January 09, 2011

First Thing First in Writing



Oleh: Donny Anggoro

Sesungguhnya tatkala almarhum Paus Sastra H.B Jassin pernah berkata bahwa salah satu resep atawa formula menulis yang baik itu tak lain hanyalah menulis apa yang kita ketahui, tak banyak juga di zaman kini yang melakukannya. Biasanya hal ini terjadi pada penulis-penulis pemula atau yang sedang merintis sehingga banyak karya-karya yang sebetulnya bisa dibuat lebih bagus malah hancur oleh “ulah” sendiri.

Sebagai penulis juga pernah sebagai editor sastra dan bahasa saya sering menjumpai masalah ini di berbagai kesempatan. Jika hal ini terjadi pada penulis pemula, saya masih bisa mengerti. Tetapi saya sulit memaklumi lagi kalau hal ini terjadi pada banyak penulis, bahkan yang punya gelar mentereng di universitas terkemuka. Sialnya, (dan sepertinya hidup di Indonesia sepertinya selalu sial) hal ini juga terjadi bukan pada penulis saja melainkan merambah juga kepada para pembicara di even diskusi maupun di televisi serta radio. Banyak istilah-istilah asing sering diucapkan oleh para pengamat politik, ekonomi, pejabat, dan wakil rakyat di berbagai media yang alih-alih malah membingungkan. Hal ini kedengarannya malah meragukan apakah ia sungguh-sungguh mengerti masalah yang sedang dibicarakannya atau hanya sekedar pamer istilah asing yang membuat pemirsa menjadi sebal.

=-=-=

*Instruksi Kerja*:
Jawablah pertanyaan berikut berdasarkan teks bacaan tentang menulis.
(a) Siapa yang pernah berkata bahwa salah satu resep menulis yang baik adalah menulis apa yang kita ketahui?
(b) Selain sebagai penulis, peran apa yang pernah dijalani penulis teks ini?
(c) Siapa saja yang disebut sering mengucapkan istilah asing di berbagai media?

*Data yang Disediakan*:
=-=-=

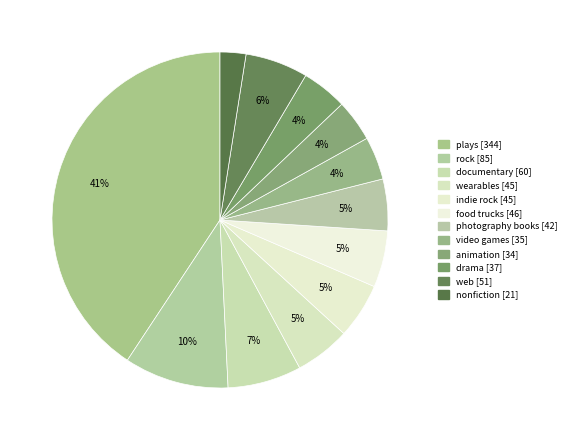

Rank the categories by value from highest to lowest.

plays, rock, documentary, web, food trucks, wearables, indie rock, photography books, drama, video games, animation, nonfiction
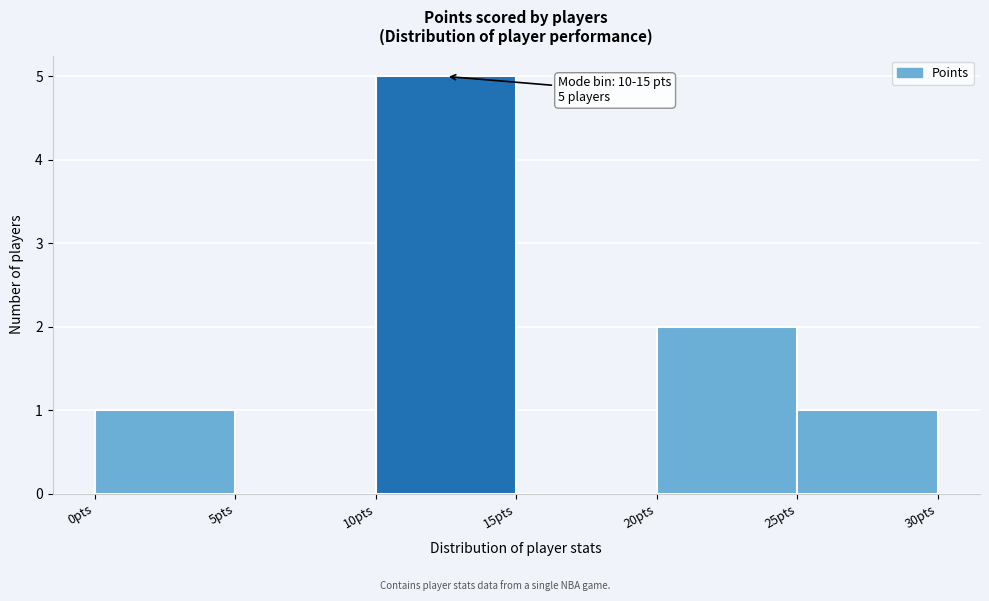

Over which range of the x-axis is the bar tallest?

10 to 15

=-=-=

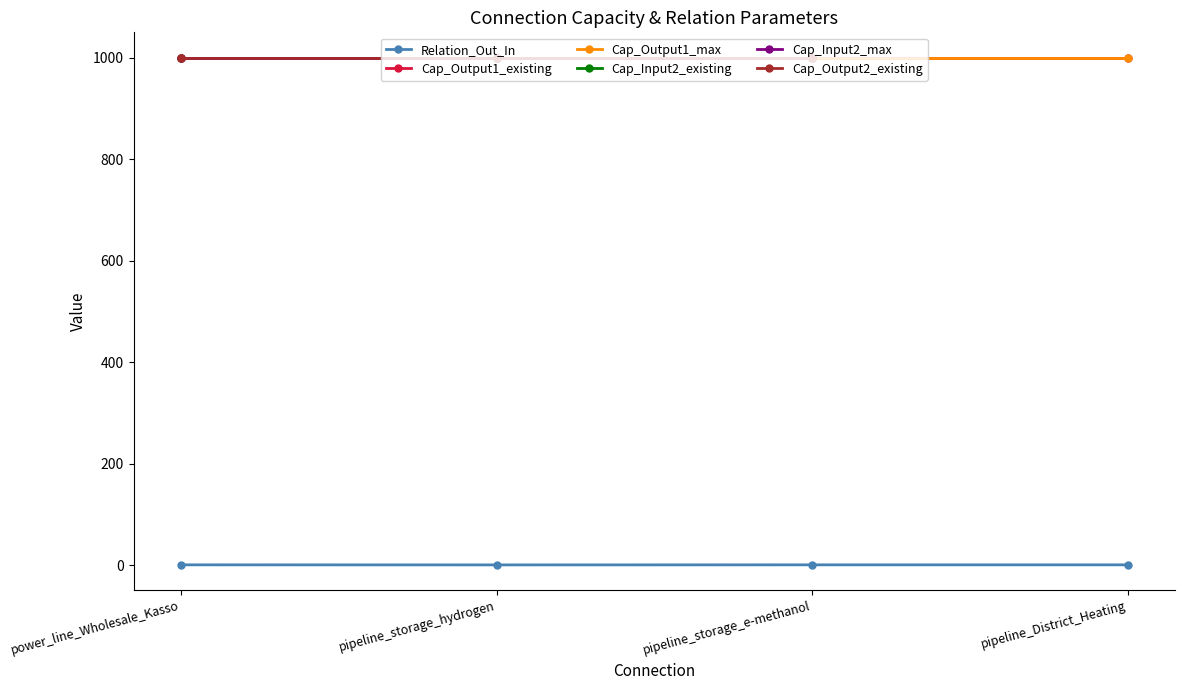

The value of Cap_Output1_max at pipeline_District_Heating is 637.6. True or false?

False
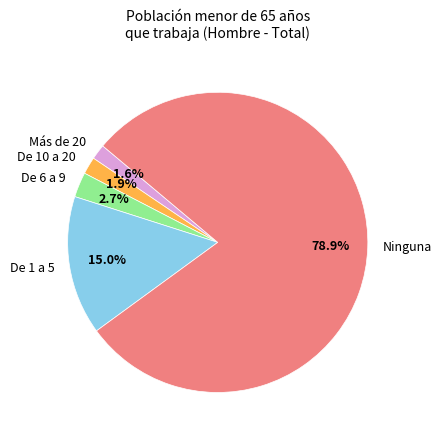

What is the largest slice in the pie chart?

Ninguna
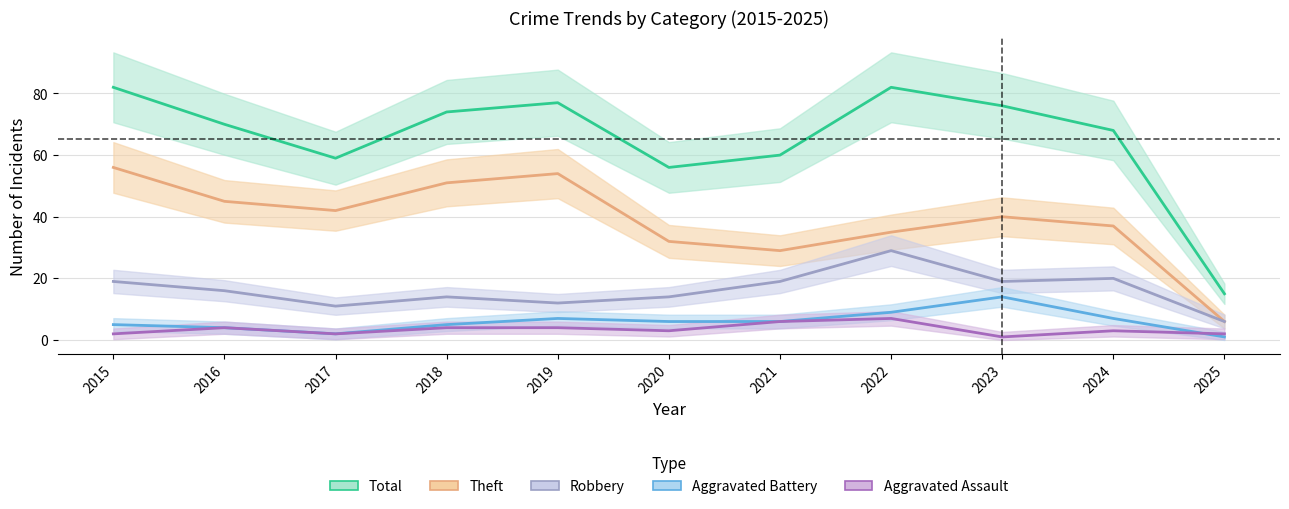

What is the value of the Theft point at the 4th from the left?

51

=-=-=

*Ruang Jawaban*:
(a) Almarhum Paus Sastra H.B Jassin.
(b) Editor sastra dan bahasa.
(c) Para pengamat politik, ekonomi, pejabat, dan wakil rakyat.